On 07/27/2015 11:54 AM, Juergen Gross wrote:
> On 07/27/2015 12:43 PM, George Dunlap wrote:
>> On Mon, Jul 27, 2015 at 5:35 AM, Juergen Gross <jgross@xxxxxxxx> wrote:
>>> On 07/24/2015 06:44 PM, Boris Ostrovsky wrote:
>>>>
>>>> On 07/24/2015 12:39 PM, Juergen Gross wrote:
>>>>>
>>>>>
>>>>>
>>>>> I don't say mangling cpuids can't solve the scheduling problem. It
>>>>> surely can. But it can't solve the scheduling problem without hiding
>>>>> information like number of sockets or cores which might be required
>>>>> for license purposes. If we don't care, fine.
>>>>>
>>>>
>>>> (this is somewhat repeating the email I just sent)
>>>>
>>>> Why can's we construct socket/core info with CPUID (and *possibly* ACPI
>>>> changes) that we present a reasonable (licensing-wise) picture?
>>>>
>>>> Can you suggest an example where it will not work and then maybe we can
>>>> figure something out?
>>>
>>>
>>> Let's assume a software with license based on core count. You have a
>>> system with a 2 8 core processors and hyperthreads enabled, summing up
>>> to 32 logical processors. Your license is valid for up to 16 cores, so
>>> running the software on bare metal on your system is fine.
>>>
>>> Now you are running the software inside a virtual machine with 24 vcpus
>>> in a cpupool with 24 logical cpus limited to 12 cores (6 cores of each
>>> processor). As we have to hide hyperthreading in order to not to have
>>> to pin each vcpu to just a single logical processor, the topology
>>> resulting from this picture will have to present 24 cores. The license
>>> will not cover this hardware.
>>
>> But how does doing a PV topology help this situation?  Because we're
>> telling one thing to the OS (via our PV interface) and another thing
>> to applications (via direct CPUID access)?
> 
> Exactly.
> 
> In my example it would even work to not modify the cpuid information at
> all. The kernel wouldn't try to be extremely clever regarding scheduling
> and the user land would see the cpuid information from the real hardware
> (only the 12 cores it is running on, of course).

Right; so it seems

1. Userspace applications are in the habit of reading CPUID to determine
the topology of the system they're running on

2. Many use the topology information to help themselves make better
scheduling decisions.  Because a vcpu is not typically pinned to a
specific pcpu, we may need to lie here slightly (e.g., not mention
threads) to get the optimal behavior overall.

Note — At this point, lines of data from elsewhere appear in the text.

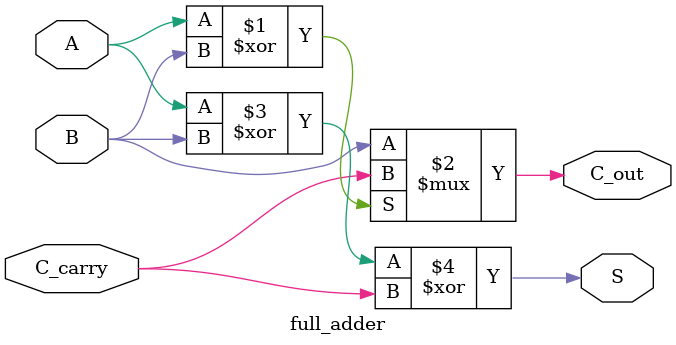
<source format=v>
module lab3_part2(SW, LEDR);
 input [9:0] SW;
 output [9:0] LEDR;

 fourBitAdder add(.A(SW[7:4]), .B(SW[3:0]), .C_carry(SW[8]), .C_out(LEDR[9]), .S(LEDR[3:0]));

endmodule

module fourBitAdder(A, B, C_carry, C_out, S);
 input [3:0] A;
 input [3:0] B;
 input C_carry;
 output C_out;
 output [3:0] S;
 
 wire w1, w2, w3;
 
 full_adder add_1(.A(A[0]), .B(B[0]), .C_carry(C_carry), .C_out(w1), .S(S[0]));
 full_adder add_2(.A(A[1]), .B(B[1]), .C_carry(w1), .C_out(w2), .S(S[1]));
 full_adder add_3(.A(A[2]), .B(B[2]), .C_carry(w2), .C_out(w3), .S(S[2]));
 full_adder add_4(.A(A[3]), .B(B[3]), .C_carry(w3), .C_out(C_out), .S(S[3]));
endmodule

module full_adder(A, B, C_carry, C_out, S);
 input A, B, C_carry;
 output C_out, S;
 
 assign C_out = (A^B) ? C_carry : B; 
 assign S = A^B^C_carry;
endmodule

</source>
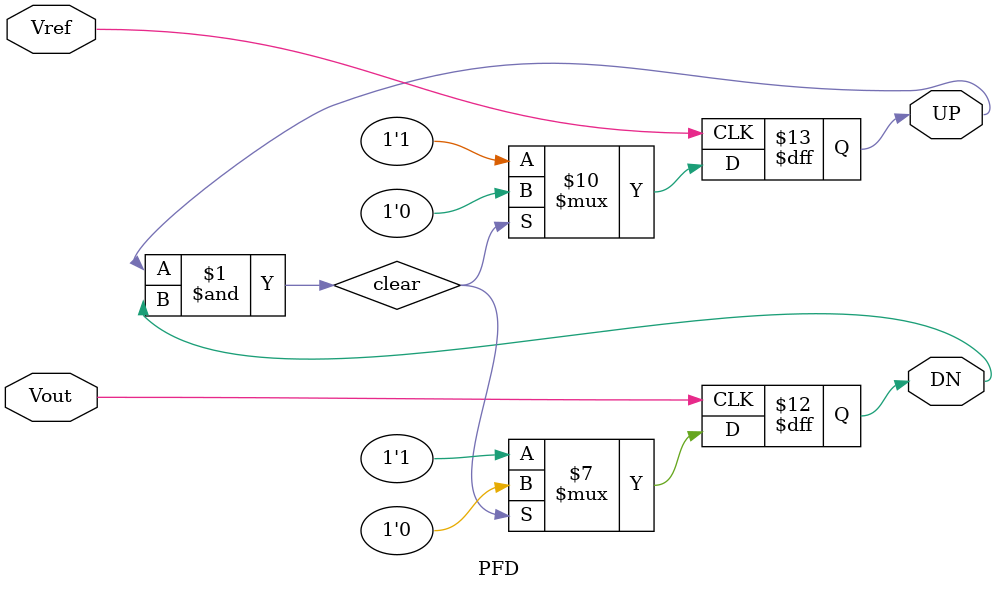
<source format=v>
module PFD(
    input Vref,
    input Vout,
    output reg UP,
    output reg DN
);
wire clear;

assign clear = UP & DN;
always@(negedge Vref)begin
    if(clear==1)begin
        UP<=1'b0;
    end
    else begin
        UP<=1'b1;
    end
end

always@(negedge Vout)begin
    if(clear==1)begin
        DN<=1'b0;
    end
    else begin
        DN<=1'b1;
    end
end
endmodule

</source>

3. Others use the topology information to implement licensing
restrictions.  Because threads are treated differently to cores, we want
to tell the truth here (i.e., make sure we mention that some of these
are threads) to get the optimal behavior overall.

Numbers #2 and #3 lead to contradictory courses of action; we cannot
optimize for both at the same time.

I think at some level we need to just try to accommodate both -- if the
user doesn't have licensing issues, or prefers performance over
licensing, then present a unified topology in PVH / HVM using CPUID,
ACPI, &c.  I think this should be the default.

If the user has licensing issues, and doesn't mind having wonky or
unreliable topology to its guests, then let the raw CPUID through.  But
it would, in this case, be good to try to give the guest OS scheduler a
hint that it shouldn't really bother trying to read the topology or do
placement as a result, as any decisions will be unreliable.

Or alternately, if the user wants to give up on the "consolidation"
aspect of virtualization, they can pin vcpus to pcpus and then pass in
the actual host topology (hyperthreads and all).